WHAT THE TASK REQUIRES:
Copy every entry exactly as it reads and exclude whatever pictures appear.

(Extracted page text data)
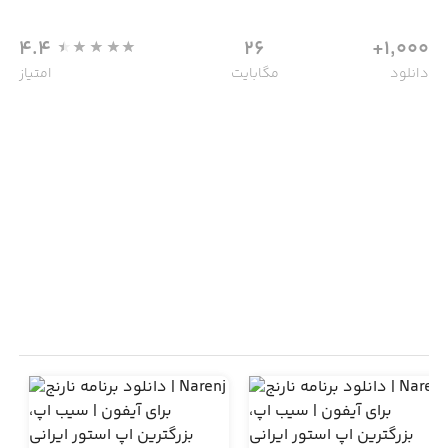
4.4
26
1,000+
دانلود
مگابایت
امتیاز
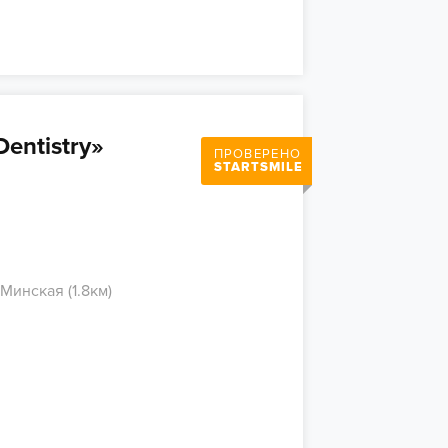
entistry»
ПРОВЕРЕНО
STARTSMILE
Минская (1.8км)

YOUR RESPONSE:
4.4
26
1,000+
دانلود
مگابایت
امتیاز
entistry»
ПРОВЕРЕНО
STARTSMILE
Минская (1.8км)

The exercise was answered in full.